━━━ Excerpt

The answer lies in the dirt, or as the movie’s tagline states, “The Solution Is Right Under Our Feet.”

At a time when so many existential, even extinction level issues  [climate change] loom and threaten mankind, it is easy to feel helpless and even hopeless. And, yet, in the most unexpected way imaginable, a simple act such as opening up the Netflix app and choosing a documentary could be the first step towards a new way of thought and, indeed, action. 

The new documentary “Kiss The Ground” does not minimize climate change, or downplay the fact that it is persistent and would bring terrible catastrophes looming on the global horizon, it does not fixate on the negatives. Instead, it offers a rare and amazing thing: solutions to solve the problems and rebalance Earth’s ecosystem. And it does so in a direct, simple and amazingly uplifting manner.

Click photo for more on “Kiss the Ground

“Kiss The Ground” emphasizes regenerative soil usage and smart agriculture as the keys to saving the planet. Taking the audience to farms and ecosystems all across the world, the doc illustrates how humans have squandered the Earth’s natural bounty by over-tilling the land and drenching crops in pesticides.

Contrary to popular belief, these conventional farming tactics are not only damaging the environment, but they are also hurting the agricultural economy, leaving crops vulnerable and unsustainable in the event of a disaster. The film explains that these tactics are depleting fertile land, and if we don’t change our methods, the planet will only have sixty more years of harvests left.

Salvation is not beyond reach, though. As aforementioned, the bulk of the documentary is optimistic, and it offers a solution in an unlikely place. Namely, carbon.

━━━━━━
━━━ Material shown

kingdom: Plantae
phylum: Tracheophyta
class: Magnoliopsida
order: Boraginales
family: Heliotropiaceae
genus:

━━━━━━

Tasks to perform -
a: According to the review of "Kiss The Ground," how many more years of harvests will the planet have if farming methods don't change?
b: Reproduce, word for word, the stretch of the review of "Kiss The Ground" from "The new documentary" through "amazingly uplifting manner.".

Answers to each task -
a: Sixty more years.

b:
The new documentary “Kiss The Ground” does not minimize climate change, or downplay the fact that it is persistent and would bring terrible catastrophes looming on the global horizon, it does not fixate on the negatives. Instead, it offers a rare and amazing thing: solutions to solve the problems and rebalance Earth’s ecosystem. And it does so in a direct, simple and amazingly uplifting manner.